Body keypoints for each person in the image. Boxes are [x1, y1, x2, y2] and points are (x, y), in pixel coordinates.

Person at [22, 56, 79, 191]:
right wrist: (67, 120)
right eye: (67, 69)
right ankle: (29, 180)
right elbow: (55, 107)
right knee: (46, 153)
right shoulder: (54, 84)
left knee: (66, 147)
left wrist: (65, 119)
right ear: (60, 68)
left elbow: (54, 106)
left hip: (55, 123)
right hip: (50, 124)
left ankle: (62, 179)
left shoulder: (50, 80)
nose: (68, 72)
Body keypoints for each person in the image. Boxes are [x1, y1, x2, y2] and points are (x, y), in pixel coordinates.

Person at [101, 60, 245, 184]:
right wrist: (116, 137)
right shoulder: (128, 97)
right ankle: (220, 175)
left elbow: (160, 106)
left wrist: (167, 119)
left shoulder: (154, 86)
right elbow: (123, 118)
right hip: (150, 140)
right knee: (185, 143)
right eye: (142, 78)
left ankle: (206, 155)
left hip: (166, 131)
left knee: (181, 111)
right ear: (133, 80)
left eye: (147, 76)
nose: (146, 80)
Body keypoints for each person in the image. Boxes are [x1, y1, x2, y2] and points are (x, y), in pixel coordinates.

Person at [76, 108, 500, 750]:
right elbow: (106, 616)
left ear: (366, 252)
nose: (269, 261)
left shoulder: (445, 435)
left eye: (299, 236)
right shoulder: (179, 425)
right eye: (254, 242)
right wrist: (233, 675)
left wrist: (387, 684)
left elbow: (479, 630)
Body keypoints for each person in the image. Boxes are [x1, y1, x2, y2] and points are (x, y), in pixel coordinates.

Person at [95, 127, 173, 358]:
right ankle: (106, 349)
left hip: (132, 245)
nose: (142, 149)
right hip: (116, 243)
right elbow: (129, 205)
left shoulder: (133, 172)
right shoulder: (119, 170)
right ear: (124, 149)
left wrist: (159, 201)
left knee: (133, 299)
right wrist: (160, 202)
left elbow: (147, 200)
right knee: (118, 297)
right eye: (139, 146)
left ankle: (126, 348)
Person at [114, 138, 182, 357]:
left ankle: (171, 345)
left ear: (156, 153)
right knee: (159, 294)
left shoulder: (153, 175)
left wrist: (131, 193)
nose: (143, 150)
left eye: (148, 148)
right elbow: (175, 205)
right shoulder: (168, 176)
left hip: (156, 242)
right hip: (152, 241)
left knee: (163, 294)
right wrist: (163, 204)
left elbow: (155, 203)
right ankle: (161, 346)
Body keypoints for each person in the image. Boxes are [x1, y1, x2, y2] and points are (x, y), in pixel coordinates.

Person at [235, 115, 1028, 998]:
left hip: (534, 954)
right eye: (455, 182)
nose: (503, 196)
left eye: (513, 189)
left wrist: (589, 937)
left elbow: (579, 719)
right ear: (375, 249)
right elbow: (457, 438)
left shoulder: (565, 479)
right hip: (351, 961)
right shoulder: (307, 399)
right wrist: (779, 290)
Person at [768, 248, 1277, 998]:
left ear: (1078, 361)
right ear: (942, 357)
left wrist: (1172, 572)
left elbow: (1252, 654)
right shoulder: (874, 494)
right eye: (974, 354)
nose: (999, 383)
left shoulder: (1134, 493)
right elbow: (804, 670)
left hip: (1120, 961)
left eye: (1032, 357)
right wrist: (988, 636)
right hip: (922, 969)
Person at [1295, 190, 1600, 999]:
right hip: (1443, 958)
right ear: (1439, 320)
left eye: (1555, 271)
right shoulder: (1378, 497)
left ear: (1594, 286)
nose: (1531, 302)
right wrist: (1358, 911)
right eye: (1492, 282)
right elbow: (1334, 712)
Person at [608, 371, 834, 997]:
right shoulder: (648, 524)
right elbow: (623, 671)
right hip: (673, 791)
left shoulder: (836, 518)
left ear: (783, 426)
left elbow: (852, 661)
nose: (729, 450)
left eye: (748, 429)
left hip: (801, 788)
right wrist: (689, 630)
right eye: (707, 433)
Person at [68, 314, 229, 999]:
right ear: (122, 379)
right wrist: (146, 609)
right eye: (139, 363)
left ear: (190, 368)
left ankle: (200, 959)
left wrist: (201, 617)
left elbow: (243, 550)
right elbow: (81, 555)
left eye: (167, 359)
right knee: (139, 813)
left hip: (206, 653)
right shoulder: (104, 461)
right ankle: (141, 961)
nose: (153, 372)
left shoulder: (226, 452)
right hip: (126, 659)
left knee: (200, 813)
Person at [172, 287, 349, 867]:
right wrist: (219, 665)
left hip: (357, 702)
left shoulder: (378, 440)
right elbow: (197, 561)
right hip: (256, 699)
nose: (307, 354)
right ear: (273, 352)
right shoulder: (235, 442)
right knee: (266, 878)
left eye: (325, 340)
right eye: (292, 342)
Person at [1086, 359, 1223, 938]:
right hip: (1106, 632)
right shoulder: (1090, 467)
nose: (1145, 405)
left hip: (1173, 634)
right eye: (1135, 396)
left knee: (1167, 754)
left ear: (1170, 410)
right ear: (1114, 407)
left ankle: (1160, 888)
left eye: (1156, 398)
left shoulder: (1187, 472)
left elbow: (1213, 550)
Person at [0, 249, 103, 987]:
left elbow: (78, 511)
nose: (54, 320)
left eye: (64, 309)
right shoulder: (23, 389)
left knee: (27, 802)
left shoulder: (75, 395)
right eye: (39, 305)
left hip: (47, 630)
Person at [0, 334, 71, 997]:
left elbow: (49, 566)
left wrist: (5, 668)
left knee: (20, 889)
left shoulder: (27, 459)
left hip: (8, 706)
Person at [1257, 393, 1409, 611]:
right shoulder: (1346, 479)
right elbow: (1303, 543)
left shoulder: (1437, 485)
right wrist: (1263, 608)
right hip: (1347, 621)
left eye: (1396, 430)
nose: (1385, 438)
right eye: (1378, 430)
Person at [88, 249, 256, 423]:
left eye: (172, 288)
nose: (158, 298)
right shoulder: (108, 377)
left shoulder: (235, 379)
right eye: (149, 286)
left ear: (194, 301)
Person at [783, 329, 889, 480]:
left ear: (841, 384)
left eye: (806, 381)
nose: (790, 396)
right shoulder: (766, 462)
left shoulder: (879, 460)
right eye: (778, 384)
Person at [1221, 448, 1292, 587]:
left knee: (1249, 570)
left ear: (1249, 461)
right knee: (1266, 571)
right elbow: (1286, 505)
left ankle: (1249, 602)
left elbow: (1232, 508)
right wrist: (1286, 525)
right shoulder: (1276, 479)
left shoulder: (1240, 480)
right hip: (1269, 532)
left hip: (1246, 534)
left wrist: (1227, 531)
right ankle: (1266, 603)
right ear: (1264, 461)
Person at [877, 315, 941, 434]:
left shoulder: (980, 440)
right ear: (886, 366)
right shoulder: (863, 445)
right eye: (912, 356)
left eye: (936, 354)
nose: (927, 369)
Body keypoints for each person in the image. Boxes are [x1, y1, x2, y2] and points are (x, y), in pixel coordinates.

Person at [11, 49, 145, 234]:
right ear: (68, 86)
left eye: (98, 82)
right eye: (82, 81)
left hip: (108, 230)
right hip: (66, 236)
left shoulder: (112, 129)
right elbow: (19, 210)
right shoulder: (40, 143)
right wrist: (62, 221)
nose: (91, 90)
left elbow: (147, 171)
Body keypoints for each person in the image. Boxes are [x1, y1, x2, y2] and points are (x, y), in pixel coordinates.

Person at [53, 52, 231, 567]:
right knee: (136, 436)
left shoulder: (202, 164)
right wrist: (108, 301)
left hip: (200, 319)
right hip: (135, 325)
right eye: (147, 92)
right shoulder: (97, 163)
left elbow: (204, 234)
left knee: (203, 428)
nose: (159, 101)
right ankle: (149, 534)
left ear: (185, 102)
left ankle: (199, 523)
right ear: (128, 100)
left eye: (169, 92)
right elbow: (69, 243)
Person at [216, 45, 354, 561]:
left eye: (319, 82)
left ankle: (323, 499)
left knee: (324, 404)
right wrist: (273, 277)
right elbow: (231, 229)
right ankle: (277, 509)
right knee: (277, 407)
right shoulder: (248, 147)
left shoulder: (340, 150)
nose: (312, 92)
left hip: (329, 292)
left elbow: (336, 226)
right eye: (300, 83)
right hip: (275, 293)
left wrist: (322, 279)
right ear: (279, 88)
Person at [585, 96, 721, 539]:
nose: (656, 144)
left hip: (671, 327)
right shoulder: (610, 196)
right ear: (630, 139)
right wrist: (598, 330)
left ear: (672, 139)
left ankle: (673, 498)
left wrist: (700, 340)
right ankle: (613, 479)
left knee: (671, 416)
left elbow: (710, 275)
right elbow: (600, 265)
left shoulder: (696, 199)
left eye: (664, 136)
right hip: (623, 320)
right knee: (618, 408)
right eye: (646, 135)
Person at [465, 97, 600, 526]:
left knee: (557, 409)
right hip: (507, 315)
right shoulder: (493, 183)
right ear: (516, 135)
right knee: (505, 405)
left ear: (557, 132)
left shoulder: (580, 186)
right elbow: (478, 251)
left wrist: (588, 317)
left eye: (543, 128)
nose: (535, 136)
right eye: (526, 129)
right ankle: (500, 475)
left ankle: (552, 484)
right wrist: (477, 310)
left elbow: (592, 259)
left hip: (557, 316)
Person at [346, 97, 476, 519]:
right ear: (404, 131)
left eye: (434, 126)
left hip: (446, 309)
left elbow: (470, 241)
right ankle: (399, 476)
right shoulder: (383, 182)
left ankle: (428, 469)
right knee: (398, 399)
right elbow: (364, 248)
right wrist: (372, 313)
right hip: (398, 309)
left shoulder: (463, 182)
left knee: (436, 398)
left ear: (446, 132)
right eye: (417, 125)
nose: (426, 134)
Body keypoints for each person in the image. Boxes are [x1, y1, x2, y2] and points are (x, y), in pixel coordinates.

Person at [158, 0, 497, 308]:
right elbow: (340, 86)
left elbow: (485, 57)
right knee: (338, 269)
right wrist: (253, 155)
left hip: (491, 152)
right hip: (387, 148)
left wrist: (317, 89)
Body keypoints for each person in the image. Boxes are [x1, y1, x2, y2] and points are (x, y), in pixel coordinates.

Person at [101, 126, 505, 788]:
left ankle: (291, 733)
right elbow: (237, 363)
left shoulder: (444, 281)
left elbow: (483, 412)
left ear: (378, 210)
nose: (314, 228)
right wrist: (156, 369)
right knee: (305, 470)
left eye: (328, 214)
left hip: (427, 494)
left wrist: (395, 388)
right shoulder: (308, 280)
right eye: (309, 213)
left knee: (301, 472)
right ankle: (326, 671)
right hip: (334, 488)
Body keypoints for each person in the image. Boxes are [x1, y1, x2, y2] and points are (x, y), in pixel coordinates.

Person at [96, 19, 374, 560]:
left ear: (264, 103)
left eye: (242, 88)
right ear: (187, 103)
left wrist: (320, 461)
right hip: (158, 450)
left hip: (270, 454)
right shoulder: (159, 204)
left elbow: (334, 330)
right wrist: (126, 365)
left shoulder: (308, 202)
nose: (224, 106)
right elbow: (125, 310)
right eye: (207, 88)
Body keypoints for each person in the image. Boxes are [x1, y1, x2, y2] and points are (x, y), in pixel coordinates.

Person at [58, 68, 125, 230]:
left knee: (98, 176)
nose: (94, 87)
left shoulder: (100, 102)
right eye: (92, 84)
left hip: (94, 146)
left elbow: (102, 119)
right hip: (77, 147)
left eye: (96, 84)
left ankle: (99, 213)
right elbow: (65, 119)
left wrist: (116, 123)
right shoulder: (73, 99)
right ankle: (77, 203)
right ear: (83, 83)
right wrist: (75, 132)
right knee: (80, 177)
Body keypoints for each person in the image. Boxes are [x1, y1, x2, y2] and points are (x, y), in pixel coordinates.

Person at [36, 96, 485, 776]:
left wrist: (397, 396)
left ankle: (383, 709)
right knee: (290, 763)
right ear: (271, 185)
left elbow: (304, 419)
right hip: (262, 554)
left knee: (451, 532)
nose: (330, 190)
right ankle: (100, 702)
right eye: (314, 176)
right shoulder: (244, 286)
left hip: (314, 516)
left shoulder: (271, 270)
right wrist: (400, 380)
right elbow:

◇ ◇ ◇ ◇ ◇ ◇ ◇

--- AIM OF THE EXERCISE ---
Above this instruction are the records; retype exactly the lines from the one containing "left wrist: (322, 279)" up to and including the one containing "right hip: (507, 315)".

--- TASK OUTPUT ---
left wrist: (322, 279)
right ear: (279, 88)
Person at [585, 96, 721, 539]:
nose: (656, 144)
left hip: (671, 327)
right shoulder: (610, 196)
right ear: (630, 139)
right wrist: (598, 330)
left ear: (672, 139)
left ankle: (673, 498)
left wrist: (700, 340)
right ankle: (613, 479)
left knee: (671, 416)
left elbow: (710, 275)
right elbow: (600, 265)
left shoulder: (696, 199)
left eye: (664, 136)
right hip: (623, 320)
right knee: (618, 408)
right eye: (646, 135)
Person at [465, 97, 600, 526]:
left knee: (557, 409)
right hip: (507, 315)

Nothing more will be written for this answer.